For an exact count, this would work (but gets slower as the window gets larger):

#standardSQL
SELECT DATE_SUB(date, INTERVAL i DAY) date_grp
 , COUNT(DISTINCT owner_user_id) unique_90_day_users
 , COUNT(DISTINCT IF(i<31,owner_user_id,null)) unique_30_day_users
 , COUNT(DISTINCT IF(i<8,owner_user_id,null)) unique_7_day_users
FROM (
  SELECT DATE(creation_date) date, owner_user_id
  FROM `bigquery-public-data.stackoverflow.posts_questions` 
  WHERE EXTRACT(YEAR FROM creation_date)=2017
  GROUP BY 1, 2
), UNNEST(GENERATE_ARRAY(1, 90)) i
GROUP BY 1
ORDER BY date_grp

enter image description here

The approximate solution produces results way faster (14s vs 366s, but then the results are approximate):

#standardSQL
SELECT DATE_SUB(date, INTERVAL i DAY) date_grp
 , HLL_COUNT.MERGE(sketch) unique_90_day_users
 , HLL_COUNT.MERGE(DISTINCT IF(i<31,sketch,null)) unique_30_day_users
 , HLL_COUNT.MERGE(DISTINCT IF(i<8,sketch,null)) unique_7_day_users
FROM (
  SELECT DATE(creation_date) date, HLL_COUNT.INIT(owner_user_id) sketch
  FROM `bigquery-public-data.stackoverflow.posts_questions` 
  WHERE EXTRACT(YEAR FROM creation_date)=2017
  GROUP BY 1
), UNNEST(GENERATE_ARRAY(1, 90)) i
GROUP BY 1
ORDER BY date_grp

enter image description here


Updated query that gives correct results - removing rows with less than 90 days (works when no dates are missing):

#standardSQL
SELECT DATE_SUB(date, INTERVAL i DAY) date_grp
 , HLL_COUNT.MERGE(sketch) unique_90_day_users
 , HLL_COUNT.MERGE(DISTINCT IF(i<31,sketch,null)) unique_30_day_users
 , HLL_COUNT.MERGE(DISTINCT IF(i<8,sketch,null)) unique_7_day_users
 , COUNT(*) window_days
FROM (
  SELECT DATE(creation_date) date, HLL_COUNT.INIT(owner_user_id) sketch
  FROM `bigquery-public-data.stackoverflow.posts_questions` 
  WHERE EXTRACT(YEAR FROM creation_date)=2017
  GROUP BY 1
), UNNEST(GENERATE_ARRAY(1, 90)) i
GROUP BY 1
HAVING window_days=90
ORDER BY date_grp

Solution 2:

You can aggregate the date and do the sum.
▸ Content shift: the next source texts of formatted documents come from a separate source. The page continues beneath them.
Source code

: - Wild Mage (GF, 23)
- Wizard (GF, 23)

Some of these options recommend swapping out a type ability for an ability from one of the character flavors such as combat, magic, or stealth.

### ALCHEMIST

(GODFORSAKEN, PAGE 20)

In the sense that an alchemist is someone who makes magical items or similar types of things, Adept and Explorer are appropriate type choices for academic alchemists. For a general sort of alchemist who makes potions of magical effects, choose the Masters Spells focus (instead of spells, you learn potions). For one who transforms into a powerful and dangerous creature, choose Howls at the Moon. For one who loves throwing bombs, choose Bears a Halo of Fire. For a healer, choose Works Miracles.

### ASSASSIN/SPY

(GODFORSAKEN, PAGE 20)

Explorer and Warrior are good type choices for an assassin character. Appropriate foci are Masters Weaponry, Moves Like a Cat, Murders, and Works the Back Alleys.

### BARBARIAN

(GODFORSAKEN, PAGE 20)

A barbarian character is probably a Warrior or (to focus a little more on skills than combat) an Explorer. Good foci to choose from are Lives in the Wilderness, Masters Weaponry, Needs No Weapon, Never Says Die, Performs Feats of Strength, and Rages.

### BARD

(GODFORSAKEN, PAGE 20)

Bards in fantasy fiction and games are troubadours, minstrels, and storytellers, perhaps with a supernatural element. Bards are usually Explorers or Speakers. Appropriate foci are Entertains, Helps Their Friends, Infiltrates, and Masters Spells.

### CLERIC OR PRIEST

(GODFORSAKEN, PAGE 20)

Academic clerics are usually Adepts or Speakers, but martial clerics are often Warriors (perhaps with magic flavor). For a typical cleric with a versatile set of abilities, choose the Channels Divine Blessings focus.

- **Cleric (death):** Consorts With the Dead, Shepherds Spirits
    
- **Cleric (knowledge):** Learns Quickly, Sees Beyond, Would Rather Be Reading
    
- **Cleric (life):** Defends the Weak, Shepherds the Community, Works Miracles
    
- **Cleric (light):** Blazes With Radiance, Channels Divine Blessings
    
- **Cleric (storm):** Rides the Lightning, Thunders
What is the aggregation? Take the most recent date:

select count(*) as num_users,
       sum(case when date > datediff(current_date, interval -30 day) then 1 else 0 end) as num_users_30days,
       sum(case when date > datediff(current_date, interval -60 day) then 1 else 0 end) as num_users_60days,
       sum(case when date > datediff(current_date, interval -90 day) then 1 else 0 end) as num_users_90days
from (select user_id, max(date) as max(date)
      from `consumer.events` e
      group by user_id
     ) e;

If the most recent date for the user is in the period, then the user should be counted.

You can get this "as-of" a particular date by using a where clause in the subquery.